* REQUIRED WORK: Give again, exactly as written, each line of the material below starting at the line that contains "Cash | 0 [7640] |" and ending at the line that contains "hand | 0 [7765] |". Both ends count, and no other line does.

=== DATA SUPPLIED ===

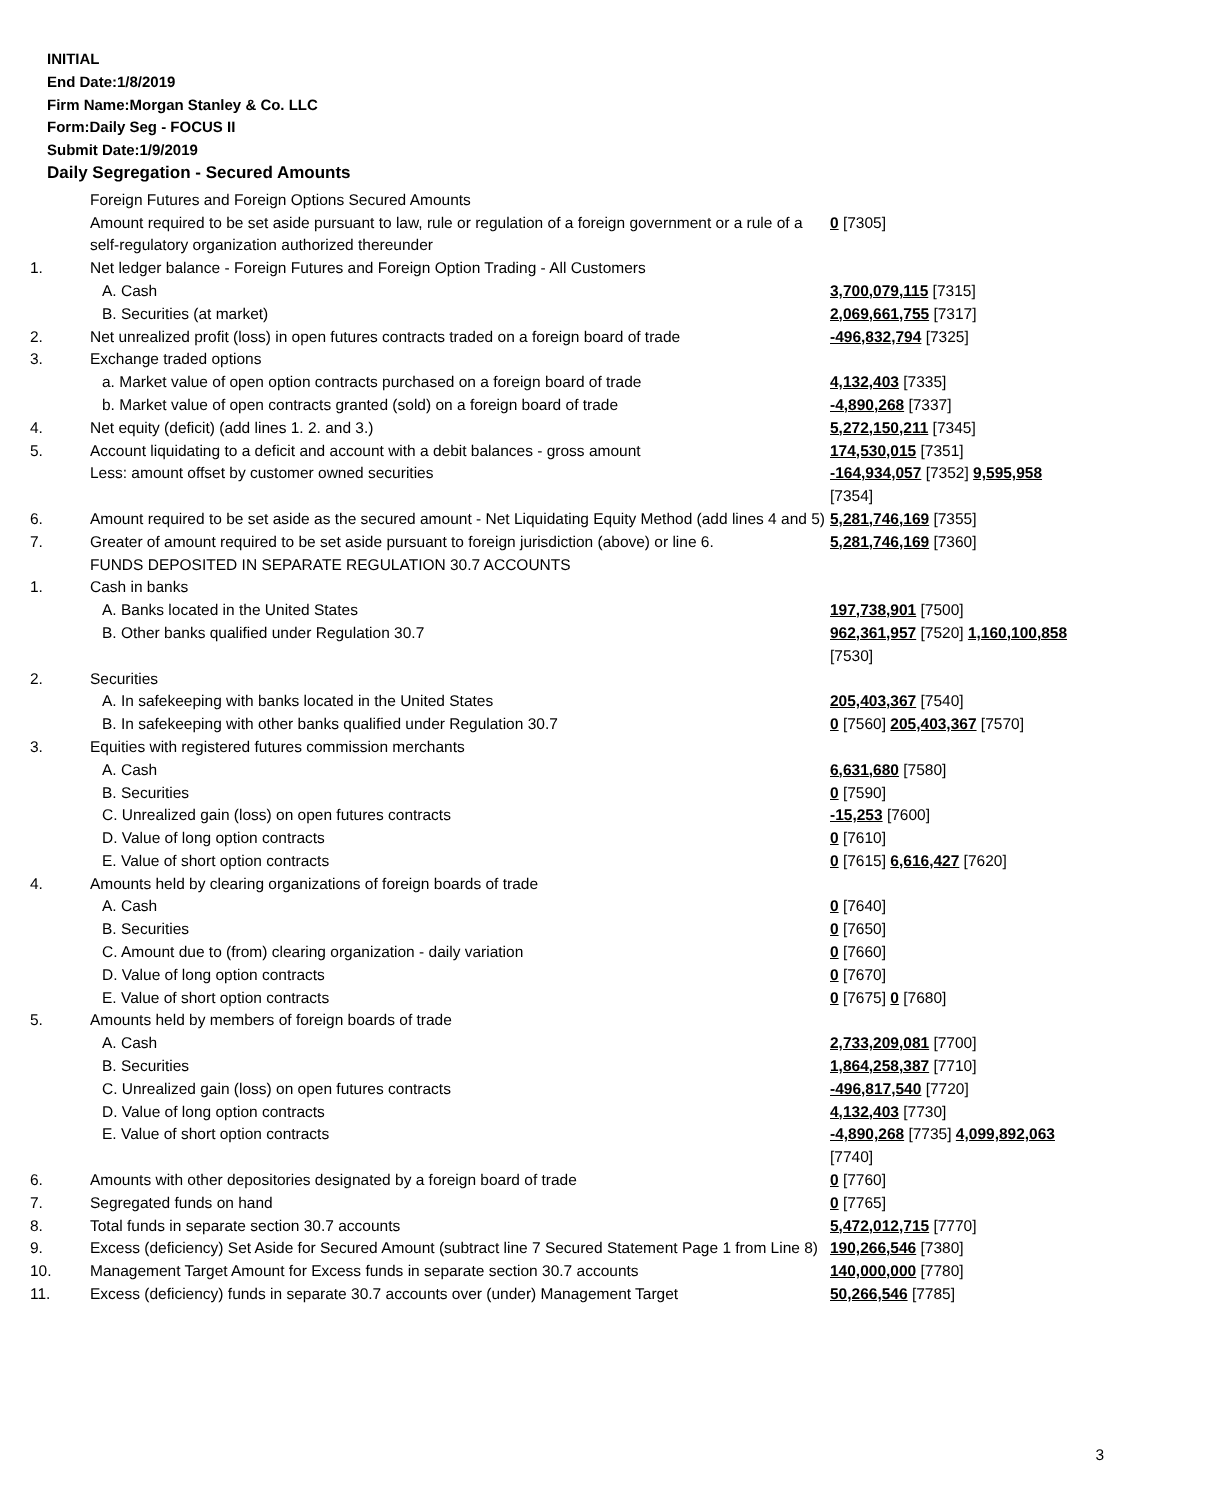INITIAL
End Date:1/8/2019
Firm Name:Morgan Stanley & Co. LLC
Form:Daily Seg - FOCUS II
Submit Date:1/9/2019
Daily Segregation - Secured Amounts
| | Foreign Futures and Foreign Options Secured Amounts | |
| | Amount required to be set aside pursuant to law, rule or regulation of a foreign government or a rule of a self-regulatory organization authorized thereunder | 0 [7305] |
| 1. | Net ledger balance - Foreign Futures and Foreign Option Trading - All Customers | |
| | A. Cash | 3,700,079,115 [7315] |
| | B. Securities (at market) | 2,069,661,755 [7317] |
| 2. | Net unrealized profit (loss) in open futures contracts traded on a foreign board of trade | -496,832,794 [7325] |
| 3. | Exchange traded options | |
| | a. Market value of open option contracts purchased on a foreign board of trade | 4,132,403 [7335] |
| | b. Market value of open contracts granted (sold) on a foreign board of trade | -4,890,268 [7337] |
| 4. | Net equity (deficit) (add lines 1. 2. and 3.) | 5,272,150,211 [7345] |
| 5. | Account liquidating to a deficit and account with a debit balances - gross amount | 174,530,015 [7351] |
| | Less: amount offset by customer owned securities | -164,934,057 [7352] 9,595,958 [7354] |
| 6. | Amount required to be set aside as the secured amount - Net Liquidating Equity Method (add lines 4 and 5) | 5,281,746,169 [7355] |
| 7. | Greater of amount required to be set aside pursuant to foreign jurisdiction (above) or line 6. | 5,281,746,169 [7360] |
| | FUNDS DEPOSITED IN SEPARATE REGULATION 30.7 ACCOUNTS | |
| 1. | Cash in banks | |
| | A. Banks located in the United States | 197,738,901 [7500] |
| | B. Other banks qualified under Regulation 30.7 | 962,361,957 [7520] 1,160,100,858 [7530] |
| 2. | Securities | |
| | A. In safekeeping with banks located in the United States | 205,403,367 [7540] |
| | B. In safekeeping with other banks qualified under Regulation 30.7 | 0 [7560] 205,403,367 [7570] |
| 3. | Equities with registered futures commission merchants | |
| | A. Cash | 6,631,680 [7580] |
| | B. Securities | 0 [7590] |
| | C. Unrealized gain (loss) on open futures contracts | -15,253 [7600] |
| | D. Value of long option contracts | 0 [7610] |
| | E. Value of short option contracts | 0 [7615] 6,616,427 [7620] |
| 4. | Amounts held by clearing organizations of foreign boards of trade | |
| | A. Cash | 0 [7640] |
| | B. Securities | 0 [7650] |
| | C. Amount due to (from) clearing organization - daily variation | 0 [7660] |
| | D. Value of long option contracts | 0 [7670] |
| | E. Value of short option contracts | 0 [7675] 0 [7680] |
| 5. | Amounts held by members of foreign boards of trade | |
| | A. Cash | 2,733,209,081 [7700] |
| | B. Securities | 1,864,258,387 [7710] |
| | C. Unrealized gain (loss) on open futures contracts | -496,817,540 [7720] |
| | D. Value of long option contracts | 4,132,403 [7730] |
| | E. Value of short option contracts | -4,890,268 [7735] 4,099,892,063 [7740] |
| 6. | Amounts with other depositories designated by a foreign board of trade | 0 [7760] |
| 7. | Segregated funds on hand | 0 [7765] |
| 8. | Total funds in separate section 30.7 accounts | 5,472,012,715 [7770] |
| 9. | Excess (deficiency) Set Aside for Secured Amount (subtract line 7 Secured Statement Page 1 from Line 8) | 190,266,546 [7380] |
| 10. | Management Target Amount for Excess funds in separate section 30.7 accounts | 140,000,000 [7780] |
| 11. | Excess (deficiency) funds in separate 30.7 accounts over (under) Management Target | 50,266,546 [7785] |
3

===

* SOLUTION TO THE PROBLEM:
| | A. Cash | 0 [7640] |
| | B. Securities | 0 [7650] |
| | C. Amount due to (from) clearing organization - daily variation | 0 [7660] |
| | D. Value of long option contracts | 0 [7670] |
| | E. Value of short option contracts | 0 [7675] 0 [7680] |
| 5. | Amounts held by members of foreign boards of trade | |
| | A. Cash | 2,733,209,081 [7700] |
| | B. Securities | 1,864,258,387 [7710] |
| | C. Unrealized gain (loss) on open futures contracts | -496,817,540 [7720] |
| | D. Value of long option contracts | 4,132,403 [7730] |
| | E. Value of short option contracts | -4,890,268 [7735] 4,099,892,063 [7740] |
| 6. | Amounts with other depositories designated by a foreign board of trade | 0 [7760] |
| 7. | Segregated funds on hand | 0 [7765] |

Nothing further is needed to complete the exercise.